- To do
Below are some records. How many of their lines contain the string "again"? Answer with the number alone.

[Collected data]
┌────────
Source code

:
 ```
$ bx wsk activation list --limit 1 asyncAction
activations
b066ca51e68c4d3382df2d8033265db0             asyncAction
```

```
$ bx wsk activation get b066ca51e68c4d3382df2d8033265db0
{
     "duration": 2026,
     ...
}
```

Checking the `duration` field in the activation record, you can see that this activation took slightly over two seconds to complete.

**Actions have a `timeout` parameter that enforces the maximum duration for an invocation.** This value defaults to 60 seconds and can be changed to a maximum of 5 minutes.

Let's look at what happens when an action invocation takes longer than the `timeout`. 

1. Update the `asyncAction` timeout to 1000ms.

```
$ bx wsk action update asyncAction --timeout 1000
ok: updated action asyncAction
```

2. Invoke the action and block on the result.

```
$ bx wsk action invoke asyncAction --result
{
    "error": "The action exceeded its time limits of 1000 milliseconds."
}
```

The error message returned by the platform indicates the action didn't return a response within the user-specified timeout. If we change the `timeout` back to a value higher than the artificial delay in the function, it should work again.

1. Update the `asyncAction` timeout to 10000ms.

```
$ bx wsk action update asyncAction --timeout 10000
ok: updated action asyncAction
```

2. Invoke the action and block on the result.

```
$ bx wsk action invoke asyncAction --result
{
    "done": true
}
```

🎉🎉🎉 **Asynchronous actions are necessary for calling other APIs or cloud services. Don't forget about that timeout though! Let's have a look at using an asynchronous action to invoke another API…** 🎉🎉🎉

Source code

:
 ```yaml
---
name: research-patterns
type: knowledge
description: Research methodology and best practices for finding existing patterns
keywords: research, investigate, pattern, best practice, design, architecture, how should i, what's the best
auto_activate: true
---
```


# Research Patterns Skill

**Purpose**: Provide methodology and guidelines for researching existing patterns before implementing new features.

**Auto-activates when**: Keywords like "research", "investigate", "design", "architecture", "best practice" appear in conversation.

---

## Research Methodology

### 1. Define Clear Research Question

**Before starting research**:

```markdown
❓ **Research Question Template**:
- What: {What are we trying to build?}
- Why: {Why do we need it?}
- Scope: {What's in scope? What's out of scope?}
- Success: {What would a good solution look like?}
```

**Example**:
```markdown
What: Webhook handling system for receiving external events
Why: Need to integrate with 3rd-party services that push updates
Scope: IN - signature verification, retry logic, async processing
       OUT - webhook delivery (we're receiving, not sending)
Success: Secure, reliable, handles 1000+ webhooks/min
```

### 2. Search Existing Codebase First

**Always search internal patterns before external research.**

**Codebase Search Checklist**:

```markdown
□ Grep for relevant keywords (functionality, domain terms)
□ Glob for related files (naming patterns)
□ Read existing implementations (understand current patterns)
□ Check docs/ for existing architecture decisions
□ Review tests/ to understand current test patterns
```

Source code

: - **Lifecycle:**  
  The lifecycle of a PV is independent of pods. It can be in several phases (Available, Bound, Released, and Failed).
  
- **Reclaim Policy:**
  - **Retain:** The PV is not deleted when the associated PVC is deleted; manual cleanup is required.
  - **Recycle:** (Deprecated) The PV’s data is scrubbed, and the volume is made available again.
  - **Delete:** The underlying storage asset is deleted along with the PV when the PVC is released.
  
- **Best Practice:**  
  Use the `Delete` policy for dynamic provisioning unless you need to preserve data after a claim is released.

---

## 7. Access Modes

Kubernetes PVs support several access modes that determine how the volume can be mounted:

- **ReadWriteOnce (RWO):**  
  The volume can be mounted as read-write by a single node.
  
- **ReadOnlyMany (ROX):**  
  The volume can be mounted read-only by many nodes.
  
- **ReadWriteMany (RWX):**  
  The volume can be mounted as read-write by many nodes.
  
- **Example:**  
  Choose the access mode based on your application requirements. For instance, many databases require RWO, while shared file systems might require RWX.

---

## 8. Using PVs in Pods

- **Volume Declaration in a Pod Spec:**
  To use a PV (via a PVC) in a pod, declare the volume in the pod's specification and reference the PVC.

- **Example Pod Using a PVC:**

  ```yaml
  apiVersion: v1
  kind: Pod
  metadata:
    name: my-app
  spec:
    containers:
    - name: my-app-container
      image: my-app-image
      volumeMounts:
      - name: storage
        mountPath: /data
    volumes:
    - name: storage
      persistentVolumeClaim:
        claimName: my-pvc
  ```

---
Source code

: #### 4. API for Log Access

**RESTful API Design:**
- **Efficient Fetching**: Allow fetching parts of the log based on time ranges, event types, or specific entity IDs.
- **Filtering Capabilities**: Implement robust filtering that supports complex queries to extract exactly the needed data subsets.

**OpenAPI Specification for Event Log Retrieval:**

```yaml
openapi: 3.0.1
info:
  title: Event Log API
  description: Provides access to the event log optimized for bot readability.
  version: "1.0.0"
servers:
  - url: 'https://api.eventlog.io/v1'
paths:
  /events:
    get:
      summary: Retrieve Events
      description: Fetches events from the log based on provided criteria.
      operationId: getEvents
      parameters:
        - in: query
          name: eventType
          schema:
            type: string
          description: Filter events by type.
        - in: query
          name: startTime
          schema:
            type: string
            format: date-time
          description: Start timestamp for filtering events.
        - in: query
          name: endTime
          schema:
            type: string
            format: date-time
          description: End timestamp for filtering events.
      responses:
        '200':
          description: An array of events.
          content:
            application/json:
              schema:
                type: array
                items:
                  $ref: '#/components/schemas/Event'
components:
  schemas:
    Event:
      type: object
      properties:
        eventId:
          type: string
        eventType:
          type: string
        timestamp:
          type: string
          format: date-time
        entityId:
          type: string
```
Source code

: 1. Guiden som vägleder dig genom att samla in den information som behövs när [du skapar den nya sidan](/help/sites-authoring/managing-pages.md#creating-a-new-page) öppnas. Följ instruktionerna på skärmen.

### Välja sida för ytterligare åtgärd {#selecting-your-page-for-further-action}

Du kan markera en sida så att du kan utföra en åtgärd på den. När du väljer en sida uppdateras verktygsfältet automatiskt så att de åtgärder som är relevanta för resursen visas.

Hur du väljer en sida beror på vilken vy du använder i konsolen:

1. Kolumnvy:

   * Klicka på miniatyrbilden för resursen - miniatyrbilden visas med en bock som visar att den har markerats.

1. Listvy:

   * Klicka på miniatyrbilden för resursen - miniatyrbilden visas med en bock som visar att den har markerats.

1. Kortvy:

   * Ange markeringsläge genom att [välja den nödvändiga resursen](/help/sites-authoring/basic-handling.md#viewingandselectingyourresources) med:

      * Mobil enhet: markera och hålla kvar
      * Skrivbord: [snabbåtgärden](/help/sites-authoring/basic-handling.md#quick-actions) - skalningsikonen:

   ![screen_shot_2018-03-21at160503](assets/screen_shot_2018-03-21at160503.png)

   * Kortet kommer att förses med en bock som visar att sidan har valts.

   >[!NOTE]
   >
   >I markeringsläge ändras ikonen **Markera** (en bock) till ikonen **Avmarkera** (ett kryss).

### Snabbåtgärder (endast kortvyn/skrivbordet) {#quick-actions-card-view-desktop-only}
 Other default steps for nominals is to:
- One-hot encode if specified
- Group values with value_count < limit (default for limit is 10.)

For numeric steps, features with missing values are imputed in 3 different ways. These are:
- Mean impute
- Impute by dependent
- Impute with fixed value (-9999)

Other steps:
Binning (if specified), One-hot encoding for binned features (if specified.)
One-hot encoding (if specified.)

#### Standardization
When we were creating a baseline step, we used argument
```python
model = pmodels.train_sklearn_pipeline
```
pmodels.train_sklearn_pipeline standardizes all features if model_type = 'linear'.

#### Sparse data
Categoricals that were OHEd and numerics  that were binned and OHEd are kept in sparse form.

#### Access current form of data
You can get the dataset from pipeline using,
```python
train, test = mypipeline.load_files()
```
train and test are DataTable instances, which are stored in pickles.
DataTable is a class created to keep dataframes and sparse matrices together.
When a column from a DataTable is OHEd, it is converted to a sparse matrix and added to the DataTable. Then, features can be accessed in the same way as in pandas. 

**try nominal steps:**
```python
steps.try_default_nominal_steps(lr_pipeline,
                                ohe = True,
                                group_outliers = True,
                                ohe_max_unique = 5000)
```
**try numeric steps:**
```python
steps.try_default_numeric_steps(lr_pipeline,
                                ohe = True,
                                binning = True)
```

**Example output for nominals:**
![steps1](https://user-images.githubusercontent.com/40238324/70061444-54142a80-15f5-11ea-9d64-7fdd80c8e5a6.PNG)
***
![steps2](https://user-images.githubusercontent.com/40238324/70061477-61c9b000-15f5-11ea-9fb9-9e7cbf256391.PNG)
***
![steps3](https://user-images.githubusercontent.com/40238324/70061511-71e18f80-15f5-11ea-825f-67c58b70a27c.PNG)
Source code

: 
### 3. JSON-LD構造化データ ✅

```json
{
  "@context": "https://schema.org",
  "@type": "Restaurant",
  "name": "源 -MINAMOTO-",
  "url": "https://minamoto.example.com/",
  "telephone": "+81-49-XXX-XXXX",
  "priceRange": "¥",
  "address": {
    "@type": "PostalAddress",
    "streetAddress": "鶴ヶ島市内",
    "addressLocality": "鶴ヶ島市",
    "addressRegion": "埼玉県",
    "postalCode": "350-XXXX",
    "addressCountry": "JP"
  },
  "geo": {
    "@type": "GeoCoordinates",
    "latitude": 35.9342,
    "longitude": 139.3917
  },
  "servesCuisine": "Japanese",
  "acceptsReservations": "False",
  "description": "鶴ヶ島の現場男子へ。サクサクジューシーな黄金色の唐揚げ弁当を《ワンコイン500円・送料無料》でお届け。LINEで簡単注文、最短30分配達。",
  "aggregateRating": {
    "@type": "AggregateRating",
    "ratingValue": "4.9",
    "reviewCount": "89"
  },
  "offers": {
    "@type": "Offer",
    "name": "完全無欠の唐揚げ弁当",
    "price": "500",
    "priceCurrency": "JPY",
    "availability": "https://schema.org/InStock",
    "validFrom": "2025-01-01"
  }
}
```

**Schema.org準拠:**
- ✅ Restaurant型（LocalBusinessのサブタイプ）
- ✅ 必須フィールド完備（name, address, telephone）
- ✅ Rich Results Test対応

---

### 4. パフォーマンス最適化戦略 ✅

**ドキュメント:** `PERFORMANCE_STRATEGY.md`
└────────
- Your response
2